## Отрывок
Еще один дневник вел сотрудник музея Алексей Черновский, который был известным в городе на Неве краеведом. В своем письме ученый писал директору музея, находившемуся в эвакуации: «Я как музейную работу веду ежедневный дневник. Уцелею ли я, не знаю, но дневник для истории города ценный».
— То есть он вел его как краевед, как музейный сотрудник, зная, что после завершения войны, которая обязательно окончится победой, нужно будет показывать историю города, и поэтому фиксировал всё наиболее существенное, — продолжила Людмила Баклан. — Причем писал только то, что видел сам или коллеги, ссылался на источники.
В своем дневнике Алексей Черновский изложил и свои предложения о фиксации внешности города военного времени.
— Они осматривали поврежденные памятники, затем получили разрешение на фотофиксацию. Собирали плакаты, листовки — всё, что можно было собирать, — рассказывает хранитель музейного фонда. — В этом же дневнике — сведения об умерших сотрудниках музея независимо от их должностного положения.
Во время блокады Алексей Черновский потерял жену и сына — известного гидробиолога.

## Порядок работы
Продолжите отрывок о блокадном дневнике Алексея Черновского, начиная сразу после его последнего предложения.

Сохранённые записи
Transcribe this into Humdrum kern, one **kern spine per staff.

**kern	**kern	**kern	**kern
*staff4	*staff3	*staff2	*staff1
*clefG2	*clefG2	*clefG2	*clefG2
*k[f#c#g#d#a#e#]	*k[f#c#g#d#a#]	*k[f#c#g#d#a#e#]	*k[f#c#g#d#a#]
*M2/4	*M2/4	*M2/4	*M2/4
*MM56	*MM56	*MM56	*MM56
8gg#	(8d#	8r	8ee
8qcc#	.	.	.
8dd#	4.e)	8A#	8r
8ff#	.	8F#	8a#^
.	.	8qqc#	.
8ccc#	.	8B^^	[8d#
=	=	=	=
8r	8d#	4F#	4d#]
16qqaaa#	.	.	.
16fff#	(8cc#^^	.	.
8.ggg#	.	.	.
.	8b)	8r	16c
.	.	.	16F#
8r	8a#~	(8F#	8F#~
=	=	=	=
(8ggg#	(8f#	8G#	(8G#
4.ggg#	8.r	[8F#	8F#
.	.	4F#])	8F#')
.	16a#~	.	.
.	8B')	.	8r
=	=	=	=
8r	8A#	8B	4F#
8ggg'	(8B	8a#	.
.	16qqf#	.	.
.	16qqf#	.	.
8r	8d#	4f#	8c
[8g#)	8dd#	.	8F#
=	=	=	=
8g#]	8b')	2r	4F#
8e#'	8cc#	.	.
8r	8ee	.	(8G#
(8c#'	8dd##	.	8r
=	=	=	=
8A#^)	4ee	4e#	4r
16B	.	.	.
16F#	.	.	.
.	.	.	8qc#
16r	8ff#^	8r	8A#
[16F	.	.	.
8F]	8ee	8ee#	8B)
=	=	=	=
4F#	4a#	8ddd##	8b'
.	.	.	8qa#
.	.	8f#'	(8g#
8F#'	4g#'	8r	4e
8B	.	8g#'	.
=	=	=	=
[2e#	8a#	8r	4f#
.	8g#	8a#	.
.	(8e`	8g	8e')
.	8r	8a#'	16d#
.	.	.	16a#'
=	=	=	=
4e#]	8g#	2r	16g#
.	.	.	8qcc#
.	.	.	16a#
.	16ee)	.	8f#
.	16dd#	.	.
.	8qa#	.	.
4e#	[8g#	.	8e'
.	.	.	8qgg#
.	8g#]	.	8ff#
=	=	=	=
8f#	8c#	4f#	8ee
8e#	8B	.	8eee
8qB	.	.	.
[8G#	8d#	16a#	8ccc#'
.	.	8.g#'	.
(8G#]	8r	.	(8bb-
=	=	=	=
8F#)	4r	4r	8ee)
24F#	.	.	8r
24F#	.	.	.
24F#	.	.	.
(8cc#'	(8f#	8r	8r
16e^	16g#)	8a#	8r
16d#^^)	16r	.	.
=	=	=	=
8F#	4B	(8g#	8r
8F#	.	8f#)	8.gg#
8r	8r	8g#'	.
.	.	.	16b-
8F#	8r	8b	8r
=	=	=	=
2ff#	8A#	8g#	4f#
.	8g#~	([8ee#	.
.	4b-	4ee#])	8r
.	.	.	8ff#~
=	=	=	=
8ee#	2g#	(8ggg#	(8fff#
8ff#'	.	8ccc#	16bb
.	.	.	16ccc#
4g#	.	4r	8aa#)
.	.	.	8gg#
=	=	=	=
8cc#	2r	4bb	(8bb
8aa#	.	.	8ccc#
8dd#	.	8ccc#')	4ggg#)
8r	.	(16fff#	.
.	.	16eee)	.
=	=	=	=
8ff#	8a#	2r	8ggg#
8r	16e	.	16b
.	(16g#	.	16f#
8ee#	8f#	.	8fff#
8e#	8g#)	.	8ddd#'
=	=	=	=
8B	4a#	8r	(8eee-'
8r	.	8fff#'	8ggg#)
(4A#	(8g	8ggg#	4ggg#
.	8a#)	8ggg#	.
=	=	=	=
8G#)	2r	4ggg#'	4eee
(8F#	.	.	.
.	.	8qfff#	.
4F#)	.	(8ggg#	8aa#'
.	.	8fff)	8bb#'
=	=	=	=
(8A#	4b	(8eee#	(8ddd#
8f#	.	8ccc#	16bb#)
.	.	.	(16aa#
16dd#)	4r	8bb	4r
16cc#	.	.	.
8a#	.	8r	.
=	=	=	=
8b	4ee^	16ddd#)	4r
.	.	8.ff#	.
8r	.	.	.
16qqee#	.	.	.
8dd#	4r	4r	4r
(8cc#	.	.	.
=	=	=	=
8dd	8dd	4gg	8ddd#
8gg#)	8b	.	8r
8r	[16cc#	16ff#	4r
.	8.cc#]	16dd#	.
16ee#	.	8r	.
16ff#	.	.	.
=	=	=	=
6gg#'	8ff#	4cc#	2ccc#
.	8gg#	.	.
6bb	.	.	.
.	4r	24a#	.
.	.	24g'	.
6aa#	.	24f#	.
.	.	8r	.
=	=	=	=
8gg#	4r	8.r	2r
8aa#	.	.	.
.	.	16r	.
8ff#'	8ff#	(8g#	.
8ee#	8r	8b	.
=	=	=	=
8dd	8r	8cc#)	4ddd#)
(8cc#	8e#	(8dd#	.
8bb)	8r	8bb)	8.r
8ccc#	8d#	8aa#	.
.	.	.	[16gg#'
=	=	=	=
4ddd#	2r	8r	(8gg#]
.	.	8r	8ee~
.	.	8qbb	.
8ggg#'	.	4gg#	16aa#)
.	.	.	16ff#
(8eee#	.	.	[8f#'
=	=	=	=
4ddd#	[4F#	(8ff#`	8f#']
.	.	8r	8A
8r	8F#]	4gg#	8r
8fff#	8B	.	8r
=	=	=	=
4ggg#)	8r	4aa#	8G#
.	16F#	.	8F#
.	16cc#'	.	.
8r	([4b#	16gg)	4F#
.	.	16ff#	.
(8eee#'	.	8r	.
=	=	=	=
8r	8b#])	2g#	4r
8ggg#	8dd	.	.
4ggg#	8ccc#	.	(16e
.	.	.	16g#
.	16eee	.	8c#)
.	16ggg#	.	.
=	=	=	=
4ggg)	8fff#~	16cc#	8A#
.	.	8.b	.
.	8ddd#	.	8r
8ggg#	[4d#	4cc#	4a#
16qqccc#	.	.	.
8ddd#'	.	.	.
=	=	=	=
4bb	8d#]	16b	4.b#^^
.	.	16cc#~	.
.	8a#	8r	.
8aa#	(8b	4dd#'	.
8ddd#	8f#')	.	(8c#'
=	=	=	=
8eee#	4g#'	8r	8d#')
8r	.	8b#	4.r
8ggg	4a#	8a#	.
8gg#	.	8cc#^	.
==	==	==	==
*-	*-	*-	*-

## Поле ответа
— На его глазах таяли его внуки, Миша и Танечка. Он слабел, это чувствуется по записям, — Людмила Баклан перелистывает страницы дневника ученого. — Первая тетрадь заканчивается записью от 9 апреля: «Пронизывающая сырость и холод в комнате. Очень ослаб, о своей болезни не буду говорить, здесь не место». С 10 апреля он пишет в другой тетради, отмечая, что она не представляет интереса для истории. Последняя запись от 27 апреля 1942 года адресована его коллеге Анне Зеленовой: «Милая Анна Ивановна! Вы остаетесь единственным и самым дорогим моим передатчиком... Позаботьтесь, чтобы сохранилась хоть небольшая память, след о небольшом историке города Алексее Алексеевиче Черновском... Очень жаль уходить из жизни». Ему было 60 лет.
После смерти историка свой дневник вела и сотрудник Гатчинского дворца-музея Ирина Янченко.
— Ее записи более скупые, более сдержанные. Сообщения о культурной жизни города — о выставках, лекциях, первой экскурсии по Ленинграду весной 1943 года, — поясняет Людмила Баклан. — Ирина Янченко погибла под артобстрелом, возвращаясь с дежурства в Исаакиевском соборе 8 августа 1943 года. Ее муж погиб на Ленинградском фронте, от голода умерли дочка и отец.
Дневник на двери
Помимо дневников блокадников, в рукописном фонде хранится и весьма необычный экспонат — дверные филенки (декоративная основа в каркасе двери) с записями, которые ленинградский офицер Алексей Малыгин сделал для находившейся в эвакуации жены.
Первая запись датирована 3 сентября 1941 года: «Был дома. Алеша». Так Алексей Малыгин обозначал, что он жив и приходил домой. Один раз он записал, что потерял ключ, ему пришлось взломать замок. Последняя запись от 11 марта 1943 года: «После двухмесячных боев остался жив. Теперь нас расформировали, ухожу в другую часть и снова в бой».
Экспонировались они лишь однажды, в 2005 году — проблема в том, что методики, которая позволила бы гарантированно сохранять подобные записи, не существует.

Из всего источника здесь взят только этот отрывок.